Our study has a number of limitations. Nonresponse to the CAHPS survey could bias our results, although we speculate that this might have greater effects on marginal distributions of race/ethnicity than on associations between variables. While we weighted our data to match population distributions of EDB race and numerous individual and area characteristics, we were unable to calibrate CAHPS racial identification against a strictly comparable census self-reported race distribution due to differences in response options (inclusion of an “Other race” category) in the American Community Survey (ACS) and census. Furthermore, the most recent data tabulated by ZCTA are from the 2000 Census, but these geocoded measures are probably stable enough over 10 years to give useful information on differences in area characteristics.

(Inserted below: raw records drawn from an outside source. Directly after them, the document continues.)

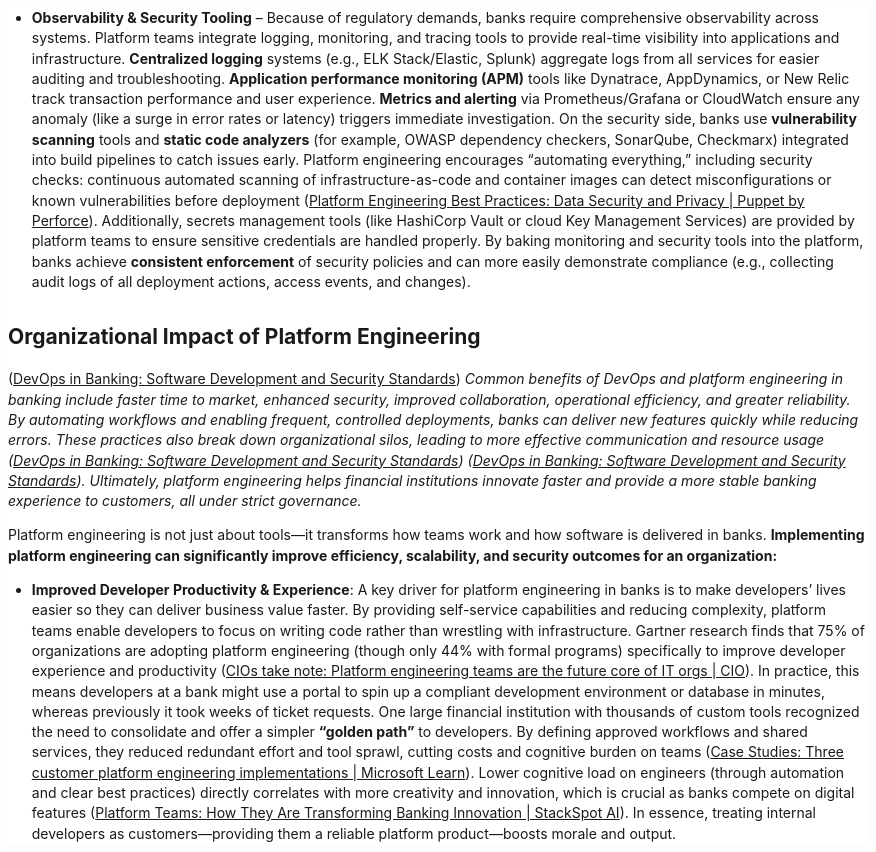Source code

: - **Observability & Security Tooling** – Because of regulatory demands, banks require comprehensive observability across systems. Platform teams integrate logging, monitoring, and tracing tools to provide real-time visibility into applications and infrastructure. **Centralized logging** systems (e.g., ELK Stack/Elastic, Splunk) aggregate logs from all services for easier auditing and troubleshooting. **Application performance monitoring (APM)** tools like Dynatrace, AppDynamics, or New Relic track transaction performance and user experience. **Metrics and alerting** via Prometheus/Grafana or CloudWatch ensure any anomaly (like a surge in error rates or latency) triggers immediate investigation. On the security side, banks use **vulnerability scanning** tools and **static code analyzers** (for example, OWASP dependency checkers, SonarQube, Checkmarx) integrated into build pipelines to catch issues early. Platform engineering encourages “automating everything,” including security checks: continuous automated scanning of infrastructure-as-code and container images can detect misconfigurations or known vulnerabilities before deployment ([Platform Engineering Best Practices: Data Security and Privacy | Puppet by Perforce](https://www.puppet.com/blog/platform-engineering-best-practices#:~:text=1,to%20detect%20misconfigurations%20and%20vulnerabilities)). Additionally, secrets management tools (like HashiCorp Vault or cloud Key Management Services) are provided by platform teams to ensure sensitive credentials are handled properly. By baking monitoring and security tools into the platform, banks achieve **consistent enforcement** of security policies and can more easily demonstrate compliance (e.g., collecting audit logs of all deployment actions, access events, and changes).

## Organizational Impact of Platform Engineering

 ([DevOps in Banking: Software Development and Security Standards](https://neontri.com/blog/devops-banking-what-are-the-biggest-challenges/)) *Common benefits of DevOps and platform engineering in banking include faster time to market, enhanced security, improved collaboration, operational efficiency, and greater reliability. By automating workflows and enabling frequent, controlled deployments, banks can deliver new features quickly while reducing errors. These practices also break down organizational silos, leading to more effective communication and resource usage ([DevOps in Banking: Software Development and Security Standards](https://neontri.com/blog/devops-banking-what-are-the-biggest-challenges/#:~:text=1,and%20protect%20sensitive%20customer%20data)) ([DevOps in Banking: Software Development and Security Standards](https://neontri.com/blog/devops-banking-what-are-the-biggest-challenges/#:~:text=4,more%20reliable%20and%20stable%20applications)). Ultimately, platform engineering helps financial institutions innovate faster and provide a more stable banking experience to customers, all under strict governance.* 

Platform engineering is not just about tools—it transforms how teams work and how software is delivered in banks. **Implementing platform engineering can significantly improve efficiency, scalability, and security outcomes for an organization:**

- **Improved Developer Productivity & Experience**: A key driver for platform engineering in banks is to make developers’ lives easier so they can deliver business value faster. By providing self-service capabilities and reducing complexity, platform teams enable developers to focus on writing code rather than wrestling with infrastructure. Gartner research finds that 75% of organizations are adopting platform engineering (though only 44% with formal programs) specifically to improve developer experience and productivity ([CIOs take note: Platform engineering teams are the future core of IT orgs | CIO](https://www.cio.com/article/2152177/cios-take-note-platform-engineering-teams-are-the-future-core-of-it-depts.html#:~:text=Platform%20engineering%20is%20gaining%20traction,experience%20and%20productivity%2C%E2%80%9D%20he%20says)). In practice, this means developers at a bank might use a portal to spin up a compliant development environment or database in minutes, whereas previously it took weeks of ticket requests. One large financial institution with thousands of custom tools recognized the need to consolidate and offer a simpler **“golden path”** to developers. By defining approved workflows and shared services, they reduced redundant effort and tool sprawl, cutting costs and cognitive burden on teams ([Case Studies: Three customer platform engineering implementations | Microsoft Learn](https://learn.microsoft.com/en-us/platform-engineering/case-study#:~:text=developers%20a%20,all%20approach)). Lower cognitive load on engineers (through automation and clear best practices) directly correlates with more creativity and innovation, which is crucial as banks compete on digital features ([Platform Teams: How They Are Transforming Banking Innovation | StackSpot AI](https://www.stackspot.com/en/blog/platform-teams-banking-innovation#:~:text=Platform%20teams%20play%20a%20crucial,productive%20and%20secure%20operational%20practices)). In essence, treating internal developers as customers—providing them a reliable platform product—boosts morale and output.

In summary, our findings highlight the ambiguity and fluidity of racial/ethnic identification. Research on racial identity highlights how self-reported race/ethnicity can change even for the most reliably distinguished groups, Blacks and Whites, with changing social or family circumstances (Lieberson and Waters 1993
) or even in a retest after a few months time (Elwert and Christakis 2006
). This fluidity may be even greater for some of the smaller groups within the Medicare population. In particular, Hispanic identity may be variously regarded as an alternative to or distinct categorization from race (Morning 2005
), an ambiguity perhaps reflected in the selection of “Other race” by many Hispanics (37% in the 2010 census), an option not offered in the CAHPS survey. Furthermore, identification with multiple races is gradually increasing, from 2.4% in 2000 to 2.9% in 2010 (Humes, Jones, and Ramirez 2011
). On the other hand, the cohorts born in the United States since 1989 were registered with Social Security at birth, a process that provides no racial identification because racial data on birth certificates are not transmitted to the SSA (McBean 2006
). Thus the complexities of racial and ethnic identification in the Medicare population can only be expected to grow as a more diverse population ages into Medicare.